In all fish the female lays the egg's and the male comes later and deposits his milk over the area where the eggs are. And with a little luck the baby fish "which are caller fry" will hatch. In the walleye's case it will take about three weeks. Then if they haven't been eaten by other fish they will grow into whats called a fingerling. A fingerling is about two inches long. At this point they are quit a bit safer from predators so they can be put back into the lake or be transported to other lakes.


The picture above is of a female being striped of it's eggs. The egg's come out the same way the milk does. gently rub from front to back. It's not uncomon for a fish to have egg's that weigh thirty to fifty percent of its body weight.

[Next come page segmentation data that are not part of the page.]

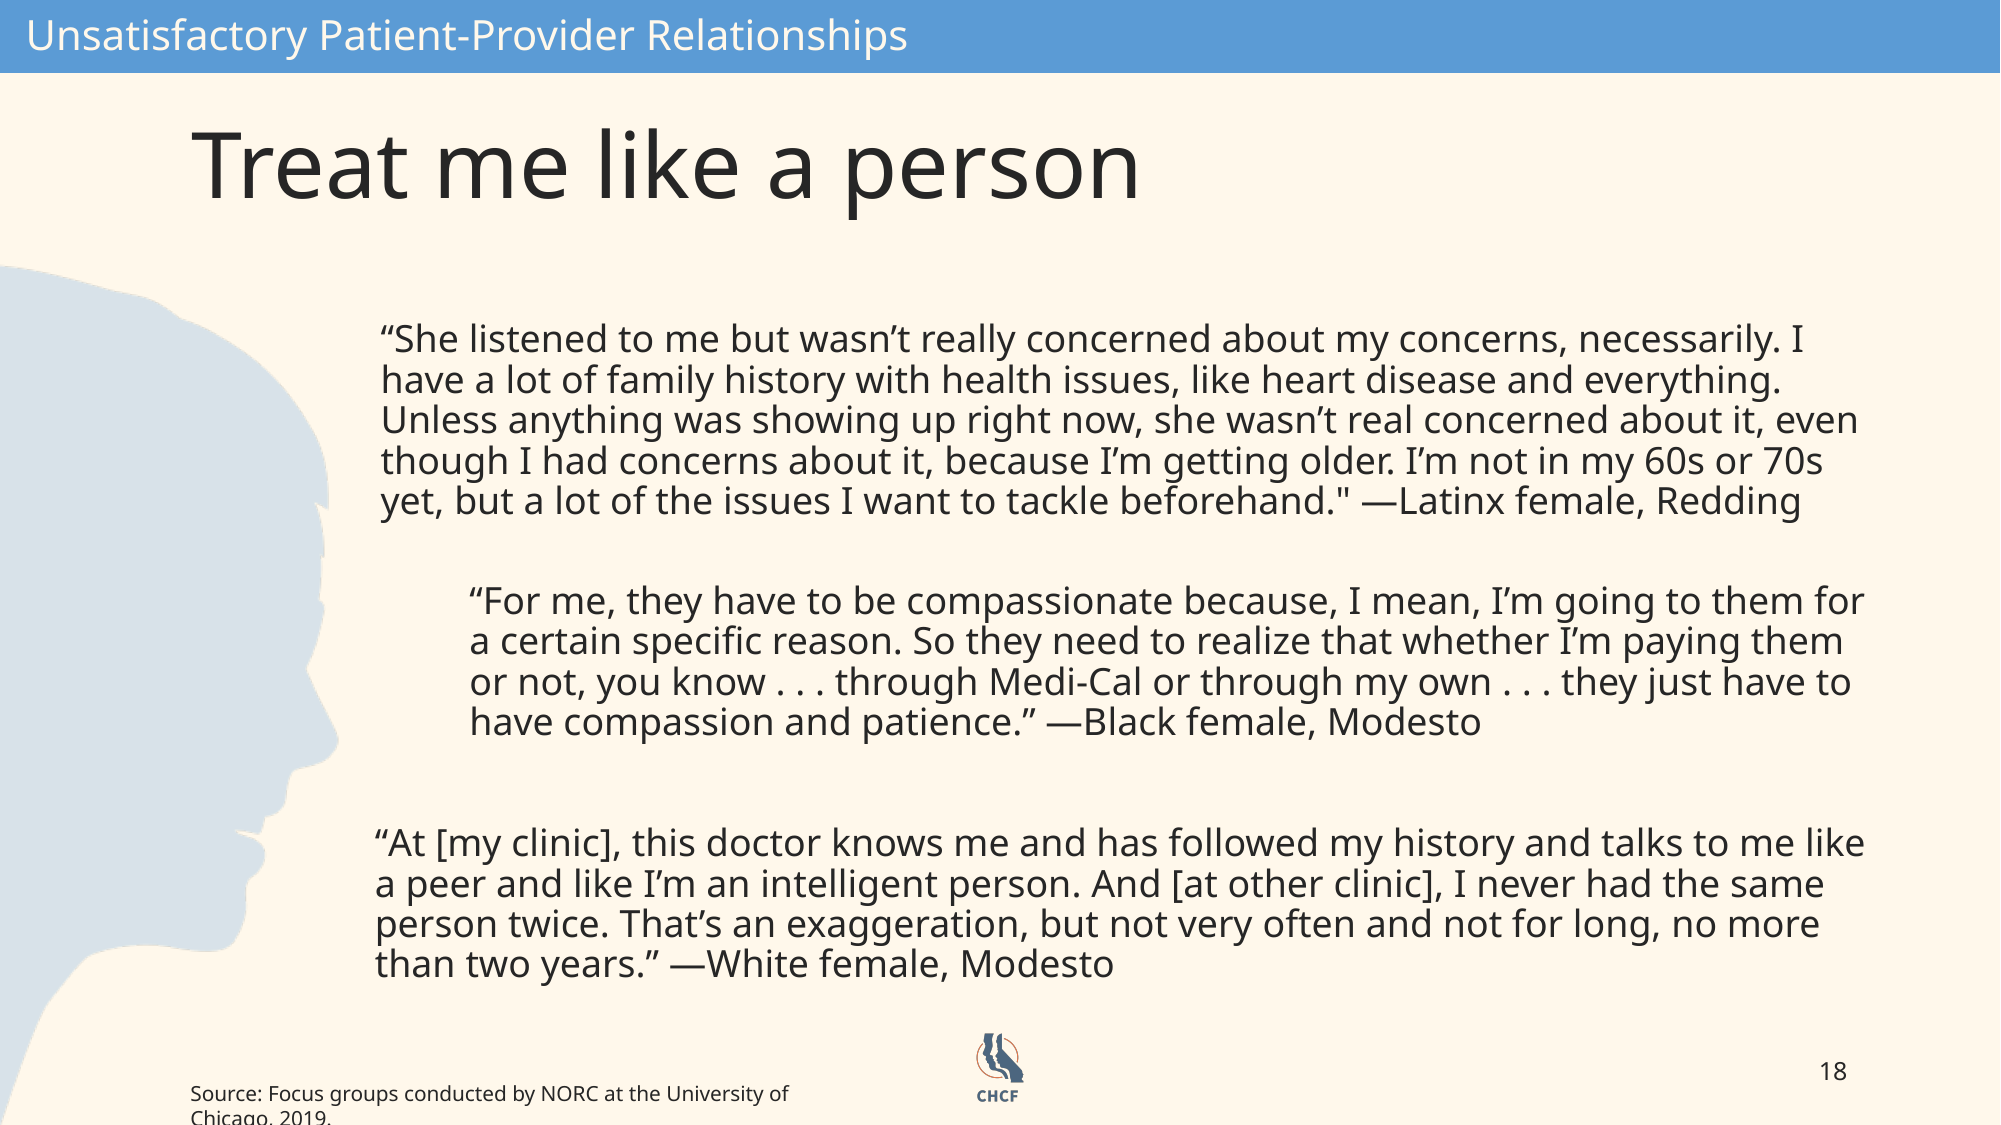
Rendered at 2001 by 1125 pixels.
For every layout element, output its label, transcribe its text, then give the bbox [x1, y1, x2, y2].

slide_number 18 [1412, 1042, 1863, 1103]
text_box “For me, they have to be compassionate because, I mean, I’m going to them for a certain specific reason. So they need to realize that whether I’m paying them or not, you know . . . through Medi-Cal or through my own . . . they just have to have compassion and patience.” —Black female, Modesto [454, 574, 1905, 732]
title Treat me like a person [175, 73, 1863, 278]
text_box “She listened to me but wasn’t really concerned about my concerns, necessarily. I have a lot of family history with health issues, like heart disease and everything. Unless anything was showing up right now, she wasn’t real concerned about it, even though I had concerns about it, because I’m getting older. I’m not in my 60s or 70s yet, but a lot of the issues I want to tackle beforehand." —Latinx female, Redding [365, 313, 1898, 474]
text_box Source: Focus groups conducted by NORC at the University of Chicago, 2019. [175, 1072, 849, 1125]
text_box Unsatisfactory Patient-Provider Relationships [0, 0, 2000, 73]
picture [0, 162, 562, 1125]
text_box “At [my clinic], this doctor knows me and has followed my history and talks to me like a peer and like I’m an intelligent person. And [at other clinic], I never had the same person twice. That’s an exaggeration, but not very often and not for long, no more than two years.” —White female, Modesto [359, 816, 1892, 1009]
picture [951, 1009, 1049, 1125]
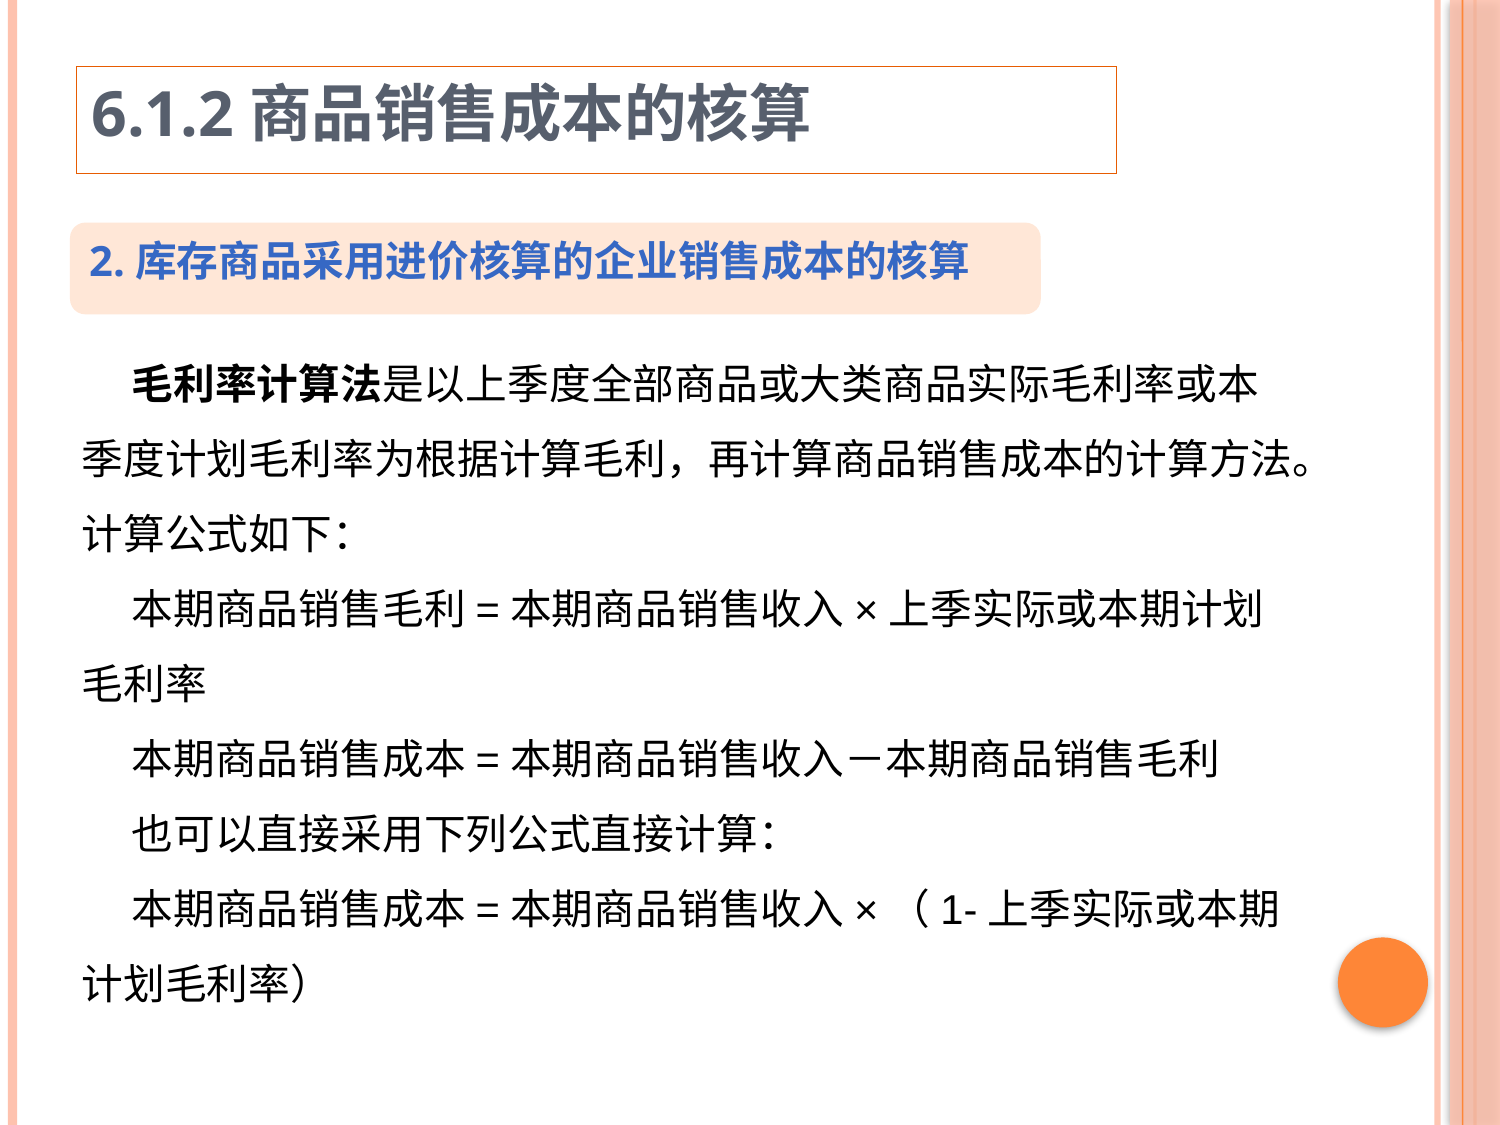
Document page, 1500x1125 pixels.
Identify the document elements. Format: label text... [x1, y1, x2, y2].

text_box 毛利率计算法是以上季度全部商品或大类商品实际毛利率或本季度计划毛利率为根据计算毛利，再计算商品销售成本的计算方法。计算公式如下： 本期商品销售毛利=本期商品销售收入×上季实际或本期计划毛利率 本期商品销售成本=本期商品销售收入－本期商品销售毛利 也可以直接采用下列公式直接计算： 本期商品销售成本=本期商品销售收入×（1-上季实际或本期计划毛利率） [66, 325, 1308, 1015]
text_box 2.库存商品采用进价核算的企业销售成本的核算 [69, 222, 1041, 315]
text_box 6.1.2商品销售成本的核算 [76, 66, 1117, 174]
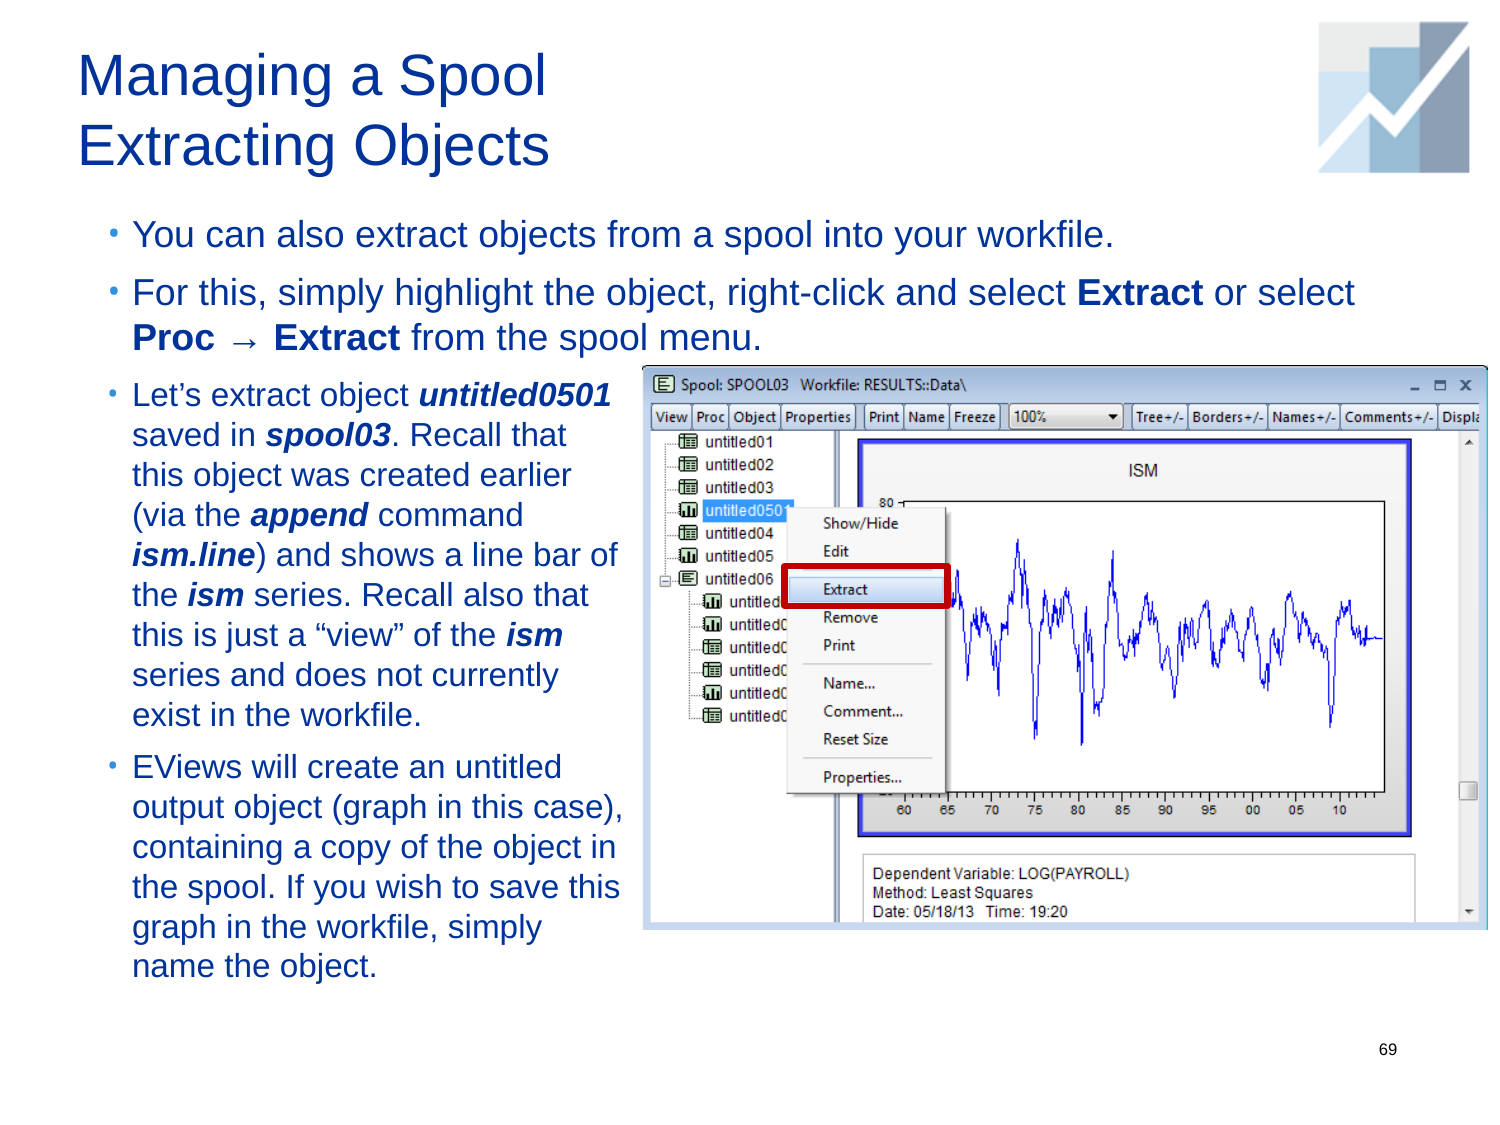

This is an area where it all takes place. These men and women are on walkways over traps catching fish. Some are getting fish out of traps, some are striping egg's out of the females, some are turning them lose into the river and Yes Tylen some are milking fish

Thursday, May 1, 2008

PIKE RIVER HATCHERY

I just came back from a trip to the Pike River Hatchery. It's about five miles out of town. This time of the year the D&R traps walleye in the river that runs into Lake Vermilion. They started trapping about a week ago and will be trapping for at least two more weeks.
When I got their I run into an old friend of mine. His name is Charlie, He's retired and moved up here from Texas five years ago. He works at the hatchery six weeks a year. He says it's fun but six weeks a year is all He wants.
In every one of these beakers is 110,000 walleye eggs that will turn into 110,000 fish. They will be shipped to just about every lake in Minnesota. Ten percent will be put back into our lake. The D&R says that in the wild due to predators and bad luck only ten percent will make it. In the hatchery almost one hundred percent will live. So I guess that's fair.
Charlie said that if I come back tomorrow I could get some pictures of the adult fish being milked and striped of their eggs. So you know ware I'll be. I wish Tylen was here I'd give his teacher a note and we'd play hooky for half a day. If he's going to be a duck framer he should know how to milk a fish.